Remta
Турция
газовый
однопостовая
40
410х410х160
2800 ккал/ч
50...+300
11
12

⁂

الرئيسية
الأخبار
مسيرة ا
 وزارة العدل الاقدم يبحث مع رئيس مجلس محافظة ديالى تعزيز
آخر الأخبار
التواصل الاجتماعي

⁂

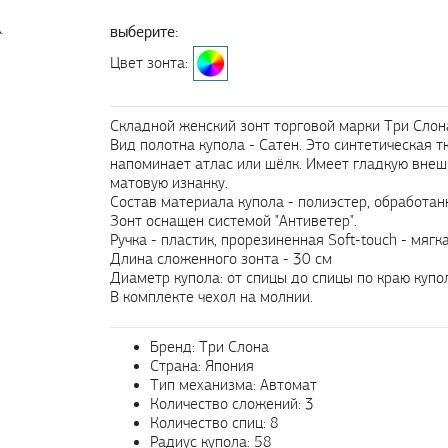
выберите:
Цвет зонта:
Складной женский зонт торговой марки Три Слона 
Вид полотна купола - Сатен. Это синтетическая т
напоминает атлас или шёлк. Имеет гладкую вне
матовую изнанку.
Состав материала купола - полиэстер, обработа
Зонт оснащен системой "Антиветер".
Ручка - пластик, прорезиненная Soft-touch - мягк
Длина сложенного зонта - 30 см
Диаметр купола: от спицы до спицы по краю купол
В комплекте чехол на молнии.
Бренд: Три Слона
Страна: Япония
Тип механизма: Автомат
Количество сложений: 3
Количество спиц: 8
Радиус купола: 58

⁂

About this task: Look through the listing and return each line containing the word "Слона".

Response below:
Складной женский зонт торговой марки Три Слона 
Бренд: Три Слона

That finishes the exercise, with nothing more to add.